Anyway, enough of my self-absorbed rambling. Let's check out some highlights this year.
"Mister, can you bring me home tonight...." (eerie voice)
Strike a pose and pretend to be a comic book hero!
Our programme booklet for the afternoon, starring both DC and Marvel superheroes. Would fanboys may flip over this "travesty"? :)
Our energetic emcees for the afternoon. The lady in pink has a super "machine gun" mouth, announcing the long list of accolades in double quick fashion.

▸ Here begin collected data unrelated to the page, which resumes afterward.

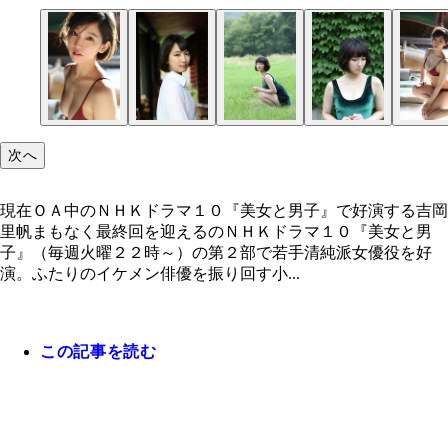
次へ
現在ＯＡ中のＮＨＫドラマ１０『美女と男子』で好演する吉岡
里帆まもなく最終回を迎えるのＮＨＫドラマ１０『美女と男
子』（毎週火曜２２時～）の第２部で若手清純派女優役を好
演。ふたりのイケメン俳優を振り回す小...
この記事を読む
現在ＯＡ中のＮＨＫドラマ１０『美女と男子』で好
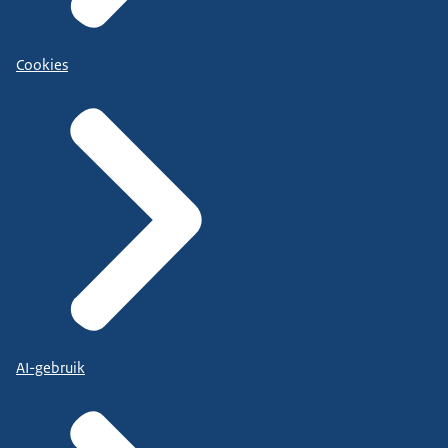
Cookies
AI-gebruik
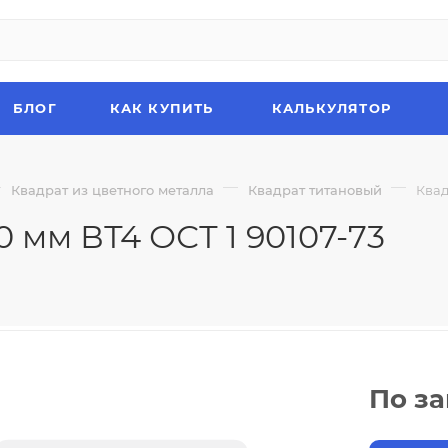
БЛОГ
КАК КУПИТЬ
КАЛЬКУЛЯТОР
—
—
—
Квадрат из цветного металла
Квадрат титановый
Квад
 мм ВТ4 ОСТ 1 90107-73
По з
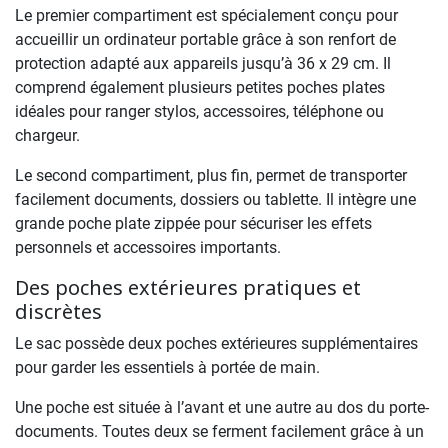
Le premier compartiment est spécialement conçu pour
accueillir un ordinateur portable grâce à son renfort de
protection adapté aux appareils jusqu’à 36 x 29 cm. Il
comprend également plusieurs petites poches plates
idéales pour ranger stylos, accessoires, téléphone ou
chargeur.
Le second compartiment, plus fin, permet de transporter
facilement documents, dossiers ou tablette. Il intègre une
grande poche plate zippée pour sécuriser les effets
personnels et accessoires importants.
Des poches extérieures pratiques et
discrètes
Le sac possède deux poches extérieures supplémentaires
pour garder les essentiels à portée de main.
Une poche est située à l’avant et une autre au dos du porte-
documents. Toutes deux se ferment facilement grâce à un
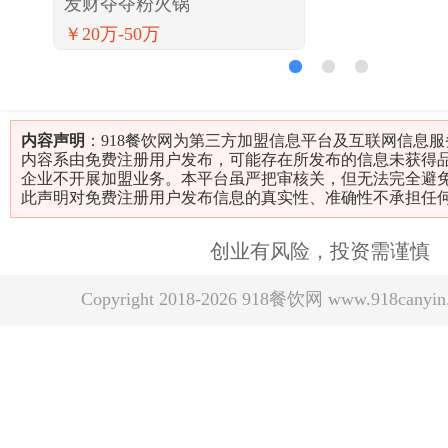
发财夺夺粉火锅
￥20万-50万
1
2
3
内容声明
：918餐饮网为第三方加盟信息平台及互联网信息
内容系由免费注册用户发布，可能存在所发布的信息未获得
企业不开展加盟业务。本平台虽严把审核关，但无法完全避
此声明对免费注册用户发布信息的真实性、准确性不承担任
创业有风险，投资需谨慎
Copyright 2018-2026 918餐饮网 www.918can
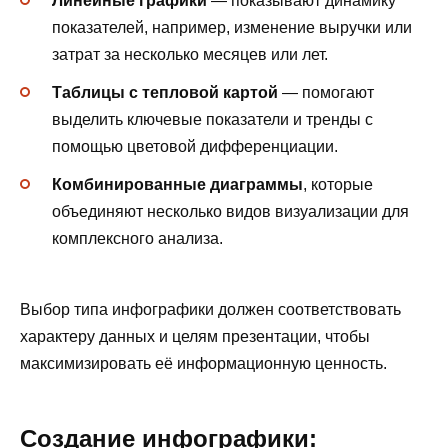
Линейные графики
— показывают динамику
показателей, например, изменение выручки или
затрат за несколько месяцев или лет.
Таблицы с тепловой картой
— помогают
выделить ключевые показатели и тренды с
помощью цветовой дифференциации.
Комбинированные диаграммы
, которые
объединяют несколько видов визуализации для
комплексного анализа.
Выбор типа инфографики должен соответствовать
характеру данных и целям презентации, чтобы
максимизировать её информационную ценность.
Создание инфографики:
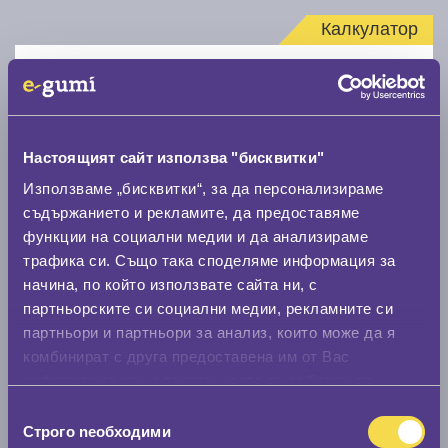
Калкулатор
Стар размер
Настоящият сайт използва "бисквитки"
Използваме „бисквитки“, за да персонализираме
съдържанието и рекламите, да предоставяме
Нов размер
функции на социални медии и да анализираме
трафика си. Също така споделяме информация за
начина, по който използвате сайта ни, с
партньорските си социални медии, рекламните си
партньори и партньори за анализ, които може да я
комбинират с друга предоставена им от Вас
Стар размер
информация или с такава, която са събрали от
0 мм.
ползването от Ваша страна на услугите им.
Избор
Строго nеобходими
на
Нов размер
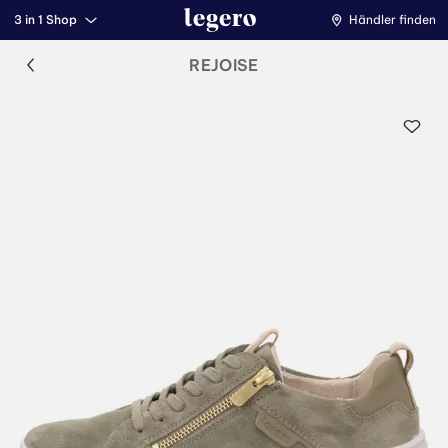
3 in 1 Shop
Händler finden
REJOISE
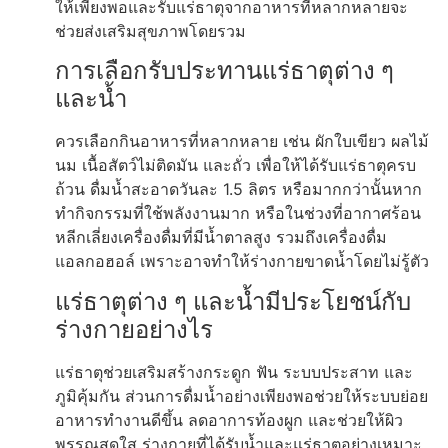
ให้เพียงพอและรับแร่ธาตุจากอาหารที่หลากหลายจะ
ช่วยส่งเสริมสุขภาพโดยรวม
การเลือกรับประทานแร่ธาตุต่าง ๆ
และน้ำ
ควรเลือกกินอาหารที่หลากหลาย เช่น ผักใบเขียว ผลไม้
นม เนื้อสัตว์ไม่ติดมัน และถั่ว เพื่อให้ได้รับแร่ธาตุครบ
ถ้วน ดื่มน้ำสะอาดวันละ 1.5 ลิตร หรือมากกว่านั้นหาก
ทำกิจกรรมที่ใช้พลังงานมาก หรือในช่วงที่อากาศร้อน
หลีกเลี่ยงเครื่องดื่มที่มีน้ำตาลสูง รวมถึงเครื่องดื่ม
แอลกอฮอล์ เพราะอาจทำให้ร่างกายขาดน้ำโดยไม่รู้ตัว
แร่ธาตุต่าง ๆ และน้ำมีประโยชน์กับ
ร่างกายอย่างไร
แร่ธาตุช่วยเสริมสร้างกระดูก ฟัน ระบบประสาท และ
ภูมิคุ้มกัน ส่วนการดื่มน้ำอย่างเพียงพอช่วยให้ระบบย่อย
อาหารทำงานดีขึ้น ลดอาการท้องผูก และช่วยให้ผิว
พรรณสดใส ร่างกายที่ได้รับน้ำและแร่ธาตุอย่างเหมาะ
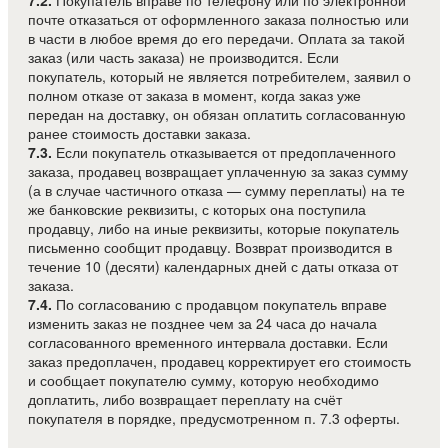
почте отказаться от оформленного заказа полностью или
в части в любое время до его передачи. Оплата за такой
заказ (или часть заказа) не производится. Если
покупатель, который не является потребителем, заявил о
полном отказе от заказа в момент, когда заказ уже
передан на доставку, он обязан оплатить согласованную
ранее стоимость доставки заказа.
7.3.
Если покупатель отказывается от предоплаченного
заказа, продавец возвращает уплаченную за заказ сумму
(а в случае частичного отказа — сумму переплаты) на те
же банковские реквизиты, с которых она поступила
продавцу, либо на иные реквизиты, которые покупатель
письменно сообщит продавцу. Возврат производится в
течение 10 (десяти) календарных дней с даты отказа от
заказа.
7.4.
По согласованию с продавцом покупатель вправе
изменить заказ не позднее чем за 24 часа до начала
согласованного временного интервала доставки. Если
заказ предоплачен, продавец корректирует его стоимость
и сообщает покупателю сумму, которую необходимо
доплатить, либо возвращает переплату на счёт
покупателя в порядке, предусмотренном п. 7.3 оферты.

Winners of the Super Blogger awards - the shining beacons of bloggers in Singapore. Flanked by Chim Kang, Omy.sg's head honcho, they are (left to right): Eunice Khong, Catherine Ling, Peter Breitkreutz, Yong Wei, and Christine Ng.
Minister Heng Swee Keat delivered a rousing speech to warm the hearts of the many bloggers and gave away the prizes to the award winners.
Kevin Soh, winner of the GMarket Best Online Shopping Blog award. If you need help to "monetise" your blog, Kevin would be the da man to approach.
Unfortunately, Panasonic Most Popular Local Celebrity Blog award winner Jeanette Aw couldn't be with us. Nonetheless, her moving image raised lots of cheer from fans.
Yi Wei, winner of the Domino's Best Food blog, shows that foodies can still cut a svelte figure.
Talking about food, we ravished attendees tucked into local hawker fare like hokkien mee, carrot cake, mee siam, satay and bak kut teh.
As I was busy stuffing my face, they announced the winner of the Best Family Blog, Leonny of Our Everyday Things. It must be difficult to maintain a blog with 3 active kids like her! (image courtesy of Omy.sg)
The crowd favourite and most talked about winners must be Dr Jiajia and Big Bro. If you haven't checked out their singlish-accented-super-funny Youtube channel (with a staggering 4.15 million video views), you ought to do so. What's especially heartwarming is the fact that 7 year old Jin Sen is dyslexic. (image courtesy of Omy.sg)
Finally, some shots of "real" superheroes. Unfortunately, I'm unable to identify the girl in green. Can anybody help me?
Congratulations once again to all winners and a special thanks to the hardworking team from Omy.sg for making this a possibility.